Childhood stroke

Stroke can happen at any age.

Childhood stroke occurs in a child aged from one month to eighteen years old. Between 300 and 500 children will have a stroke each year in Australia.

What is a stroke?

A stroke is when blood can’t get to all parts of the brain.

Blood is carried through the body and the brain by blood vessels – the arteries and veins.

Blood carries oxygen and nutrients for the brain cells. If the blood supply stops, the brain cells start dying. If the blood supply does not return, the affected part of the brain will be injured.

How does stroke affect children?

The effects of stroke are different for every child.

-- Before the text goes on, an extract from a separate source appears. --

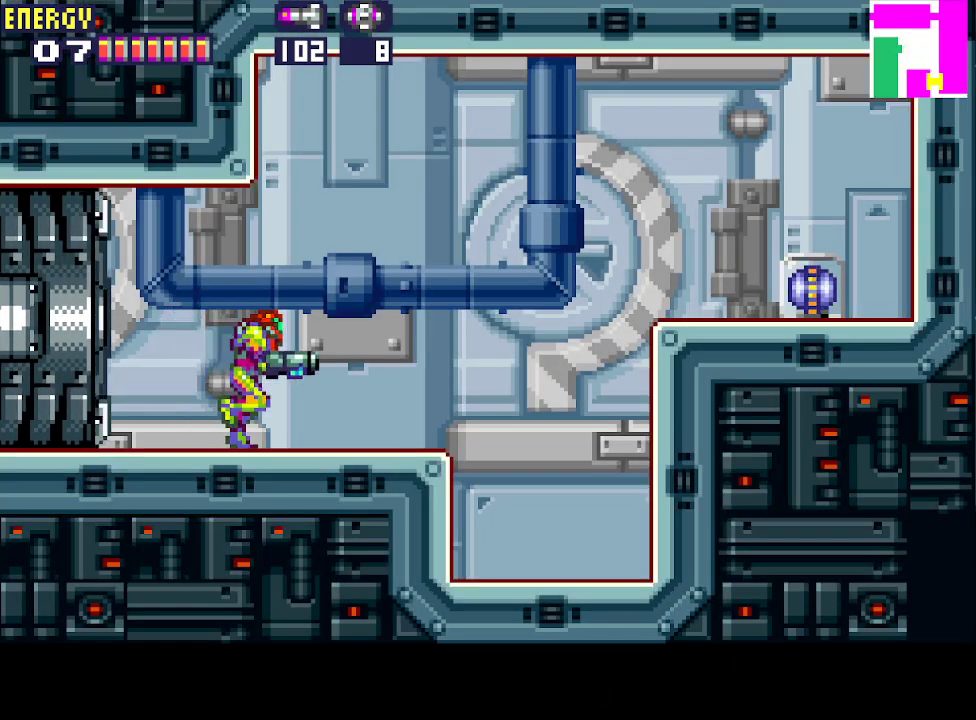
{"buttons": ["DPAD_RIGHT"], "events": [[233, "CIRCLE", "down"], [500, "CIRCLE", "up"]]}
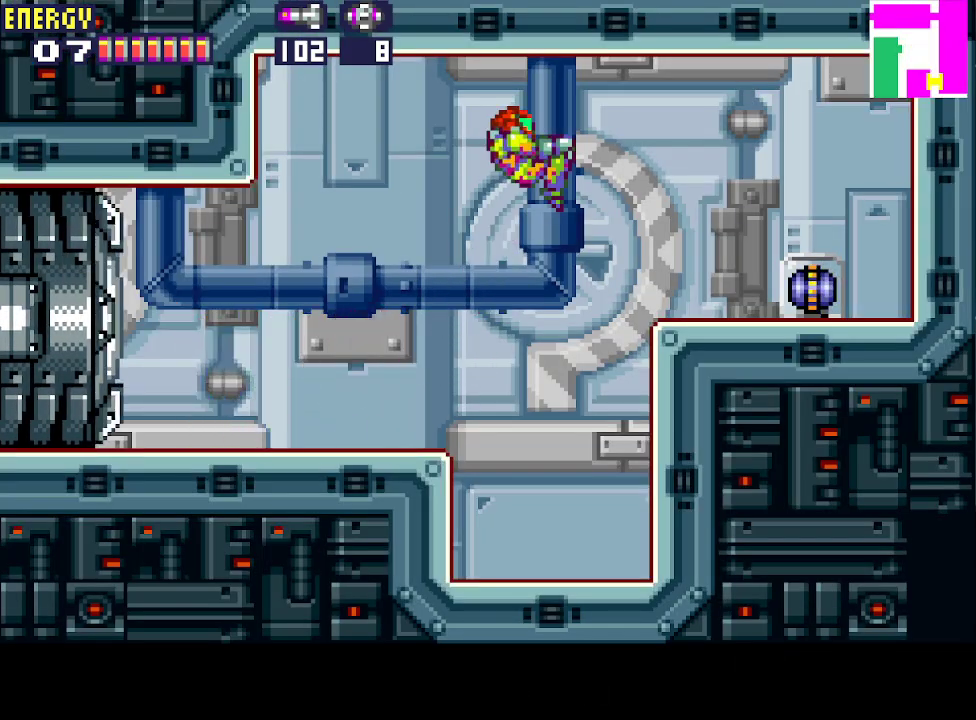
{"buttons": ["DPAD_RIGHT"], "events": []}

A child’s brain controls everything they think, feel, say and do. How the stroke affects them depends on the area of their brain that was injured and how badly.

Recovery is usually most rapid in the weeks to months after the stroke, but recovery can continue for years. Starting rehabilitation early increases a child’s chances of a good recovery.

Stroke signs in babies and children

If you notice any of these signs, call triple zero (000) immediately.


  • Seizures 
  • Extreme sleepiness 

Toddlers, children and teenagers:

  • Weakness or numbness in the face, arm or leg, especially on one side. 
  • Difficulty talking, understanding, reading or writing. 
  • Trouble seeing or loss of vision. 
  • Dizziness, loss of balance or poor coordination. 
  • Severe or unusual headaches, nausea or vomiting. 
  • Difficulty swallowing, including drooling. 
  • Seizures with weakness that doesn’t improve. 
  • Changes in behaviour and difficulty concentrating. 
  • Stroke can sometimes cause children to collapse.